Первая городская больница встретила следователя запахом свежей побелки, и той ненормальной чистоты, что царит в официальных учреждениях стразу же после ремонта. Посетители начинают смущаться своих ботинок, опасливо проходят мимо стерильных стен, а медперсонал смотрит на пришельцев с едва сдерживаемой неприязнью Словно привязанный пес на нахальных котов.
– Вам куда?! – седенькая бабушка попыталась закрыть чахлой грудью вход. На лацкане ее халата сверкал новенький «бейдж», выщипанные брови угрожающе насуплены.
Майор сунул старушке в нос удостоверение, и уверенно зашагал наверх по ступеням.
– Бахилы надень! – крикнула бабушка мужчине вслед, но как-то вяло, без огонька. Милицию она страшилась больше, чем случайных проходимцев.
Ершов не без труда нашел искомую палату. По настоянию полиции, раненый лежал в одноместном люксе. Другую отдельную палату занимала изнасилованная прошлой ночью женщина. Больше всего следователь не любил допрашивать пострадавших в больнице. За долгие годы работы в органах он заметил характерную деталь. Все потерпевшие, оказавшись на больничной койке, немедленно начинают играть роль умирающего Овода. Бледные лица, тихий голос исповедующегося героя, скорбный взгляд. Чтобы добиться вразумительных показаний, требуется надевать горькую мину мужественного мента, и сурово играть скулами. При несоблюдении данного протокола, граждане обижаются, им может стать худо, и приходится вызывать врача, который обязательно занимает сторону больного.
Водитель оказался приятным исключением из общего правила. Он самозабвенно ругал наркоманов, и честил правительство, которое вместо того, чтобы вешать этих ублюдков на фонарных столбах, объявляет их больными людьми, требует от честных граждан какого-то там сочувствия! Он напоминал человекообразную обезьяну, а лежащие поверх больничного одеяла мосластые длинные руки вызывали ассоциации с дикой первобытной силой. Ершов грубо перебил излияния водителя, и задал прямой вопрос.

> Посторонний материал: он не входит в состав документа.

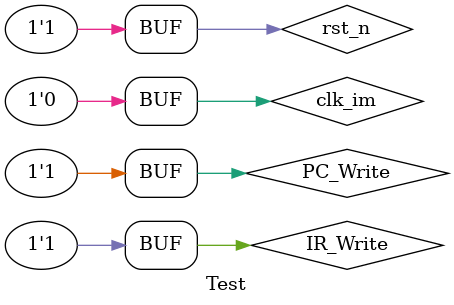
<source format=v>
`timescale 1ns / 1ps


module Test;
    reg PC_Write,IR_Write,rst_n,clk_im;
    wire [31:0] imm32;
    wire [4:0] rs1,rs2,rd;
    wire [6:0] opcode;
    wire [2:0] funct3;
    wire [6:0] funct7;

    Top top(
        .PC_Write(PC_Write),
        .IR_Write(IR_Write),
        .rst_n(rst_n),
        .clk_im(clk_im),
        .imm32(imm32),
        .rs1(rs1),
        .rs2(rs2),
        .rd(rd),
        .opcode(opcode),
        .funct3(funct3),
        .funct7(funct7)
    );

    initial
    begin
        rst_n<=1'b1;
        IR_Write<=1'b1;
        PC_Write<=1'b1;
        clk_im<=1'b0;
        #50;
        clk_im<=1'b1;
        #50;
        clk_im<=1'b0;
        #50;
        clk_im<=1'b1;
        #50;
        clk_im<=1'b0;
        #50;
        clk_im<=1'b1;
        #50;
        clk_im<=1'b0;
        #50;
        clk_im<=1'b1;
        #50;
        clk_im<=1'b0;
        #50;
        clk_im<=1'b1;
        #50;
        clk_im<=1'b0;
        #50;
        clk_im<=1'b1;
        #50;
        clk_im<=1'b0;
        #50;
        clk_im<=1'b1;
        #50;
        clk_im<=1'b0;
        #50;
        clk_im<=1'b1;
        #50;
        clk_im<=1'b0;
        #50;
        clk_im<=1'b1;
        #50;
        clk_im<=1'b0;
        #50;
        clk_im<=1'b1;
        #50;
        clk_im<=1'b0;
        #50;
        clk_im<=1'b1;
        #50;
        clk_im<=1'b0;
        #50;
        clk_im<=1'b1;
        #50;
        clk_im<=1'b0;
        #50;
        clk_im<=1'b1;
        #50;
        clk_im<=1'b0;
        #50;
        clk_im<=1'b1;
        #50;
        clk_im<=1'b0;
        #50;
        clk_im<=1'b1;
        #50;
        clk_im<=1'b0;
        #50;
        clk_im<=1'b1;
        #50;
        clk_im<=1'b0;
        #50;
        clk_im<=1'b1;
        #50;
        clk_im<=1'b0;
        #50;
        clk_im<=1'b1;
        #50;
        clk_im<=1'b0;
        #50;
        clk_im<=1'b1;
        #50;
        clk_im<=1'b0;
        #50;
        clk_im<=1'b1;
        #50;
        clk_im<=1'b0;
    end
endmodule
</source>
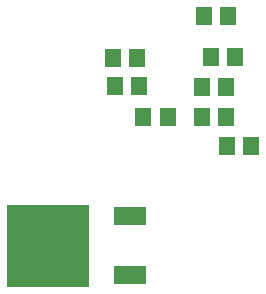
<source format=gtp>
G04 MADE WITH FRITZING*
G04 WWW.FRITZING.ORG*
G04 DOUBLE SIDED*
G04 HOLES PLATED*
G04 CONTOUR ON CENTER OF CONTOUR VECTOR*
%ASAXBY*%
%FSLAX23Y23*%
%MOIN*%
%OFA0B0*%
%SFA1.0B1.0*%
%ADD10R,0.055118X0.059055*%
%ADD11R,0.275591X0.275591*%
%ADD12R,0.106299X0.059055*%
%LNPASTEMASK1*%
G90*
G70*
G54D10*
X734Y800D03*
X815Y800D03*
X870Y503D03*
X789Y503D03*
X706Y701D03*
X787Y701D03*
X408Y798D03*
X488Y798D03*
X497Y702D03*
X417Y702D03*
X591Y600D03*
X510Y600D03*
X705Y601D03*
X786Y601D03*
X711Y937D03*
X791Y937D03*
G54D11*
X191Y171D03*
G54D12*
X465Y269D03*
X465Y73D03*
G04 End of PasteMask1*
M02*
</source>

– Какого телосложения был нападавший?
– Дохляк! – презрительно сморщился водитель. – Ростом чуть ниже вас, и худее в два раза. Одно слово – наркоман!
– Он был одет?
– А как же?! Голого я бы в автобус не пустил!
– Вы ведь пытались с ним драться?
– Черт его побери, скотина обдолбанная! – глубокие морщины прорезали низкий лоб. – Это все зелье их поганое! Сильный как бычок годовалый! Кто их разберет, чем они шыряются?!